Registered investments in August, considered as a “ghost month” went down by 43.7 percent, to $1.370.72 billion from $2.432.57 billion in July.

The BSP said 51.2 percent of registered investments went to Philippine Stock Exchange-listed securities ($701.83 million), with the remaining 48.8 percent parked in peso government securities ($668.89 million).

Investments mostly came from Singapore; the United States; the United Kingdom; Luxembourg; and Malaysia with combined share to total at 81.5 percent.

The $836.78 million gross outflows in August were also lower by 20.3 percent compared to the gross outflows of $1.049.31 billion in July.

The US remained the top destination of outflows, receiving $436.33 million (or 52.1 percent) of total outward remittances.

The BSP said that on a year-on-year basis, registered investments in August declined 4.8 percent from $1.440.59 billion recorded in August 2023, while gross outflows decreased by 35 percent from $1.287 billion.

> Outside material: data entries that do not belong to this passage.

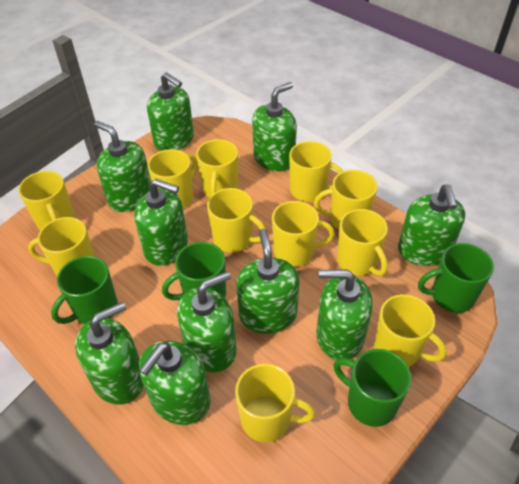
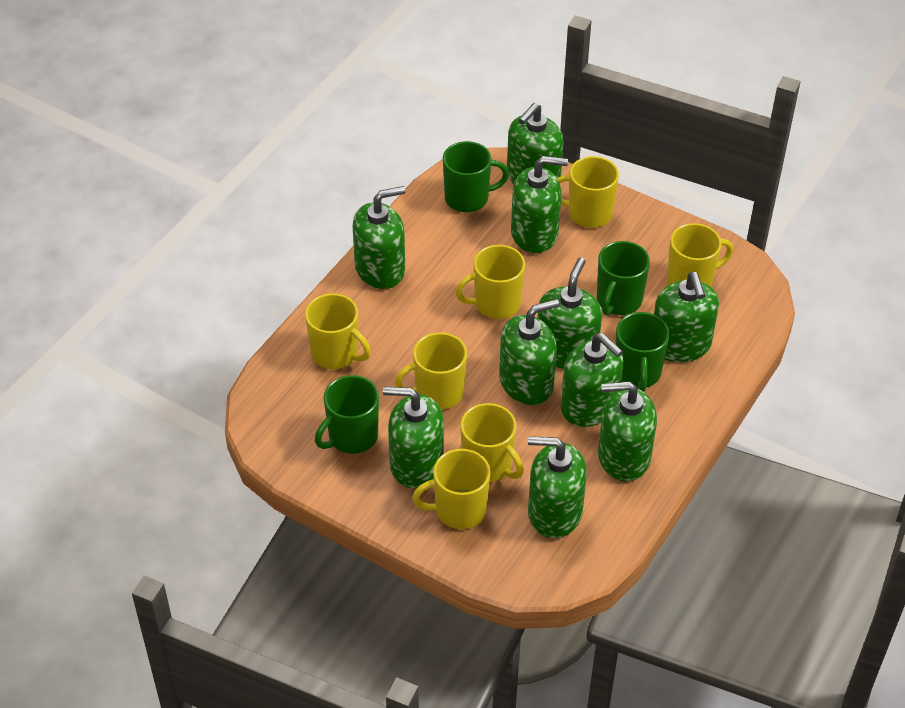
yellow mug: [18,171,75,230] [28,217,95,276] [148,149,198,208] [196,139,238,197] [207,188,266,253] [235,364,315,442] [272,201,335,267] [289,141,343,202] [314,170,377,229] [337,209,388,276] [374,294,447,367] = 11 -> [305,293,371,369] [395,332,467,409] [412,449,491,529] [455,245,525,319] [461,403,524,482] [557,156,619,228] [667,223,733,287] = 7

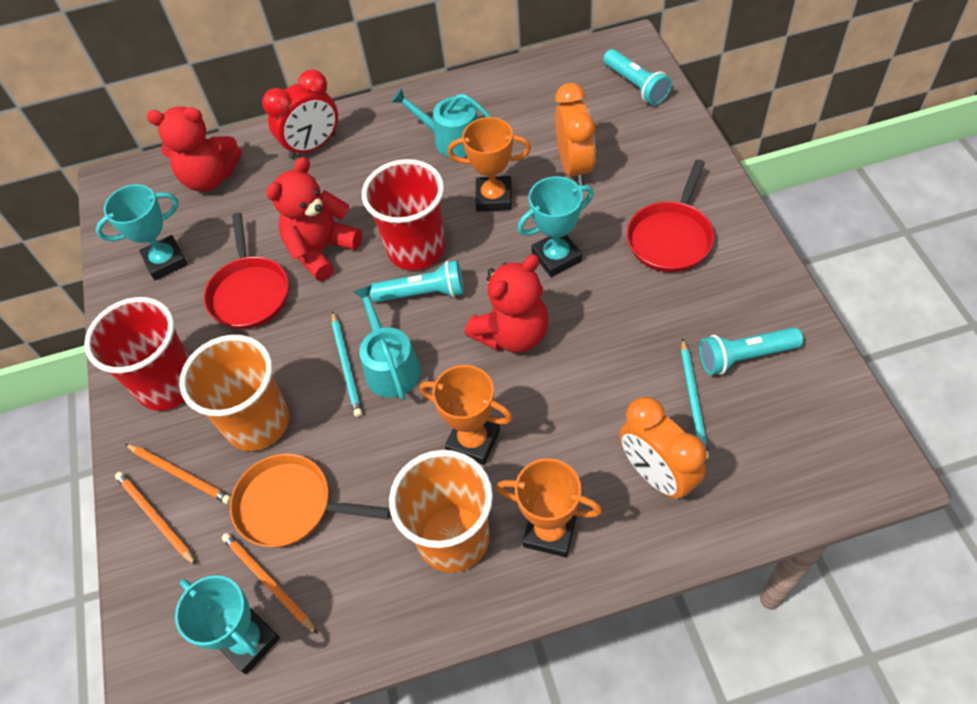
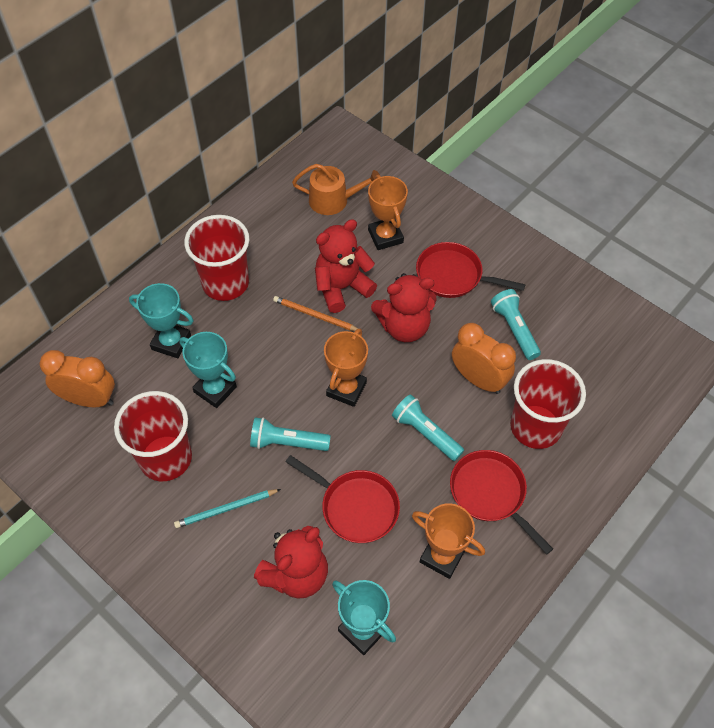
orange cup: [179,335,289,451] [389,450,493,573] = 2 -> none = 0
orange pan: [230,453,390,547] = 1 -> none = 0
orange pencil: [115,472,196,565] [125,444,231,504] [222,533,318,634] = 3 -> [273,296,358,331] = 1
orange watering can: none = 0 -> [292,164,380,215] = 1
red clock: [262,69,338,159] = 1 -> none = 0
red cup: [84,297,190,411] [362,159,445,270] = 2 -> [114,391,192,481] [184,215,249,301] [510,359,586,449] = 3
red pan: [204,213,289,329] [627,160,714,272] = 2 -> [286,455,400,543] [416,242,525,298] [450,450,553,554] = 3
turquoise pencil: [332,311,362,417] [681,338,709,459] = 2 -> [174,489,281,528] = 1
turquoise watering can: [353,285,421,400] [391,88,492,158] = 2 -> none = 0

The $533.95 million net inflows in August 2024, however, increased 247.9 percent from $153.46-million net inflows recorded in the same period last year.

Registration of inward foreign investments delegated to authorized agent banks by the BSP is optional under the rules on foreign exchange (FX) transactions.

“It is required only if the investor or its representative will purchase FX from authorized agent banks and/or their subsidiary/affiliate foreign exchange corporations for repatriation of capital and remittance of earnings that accrue on the registered investment,” the BSP said.

“Without such registration, the foreign investor can still repatriate capital and remit earnings on its investment but the FX will have to be sourced outside the banking system,” it said.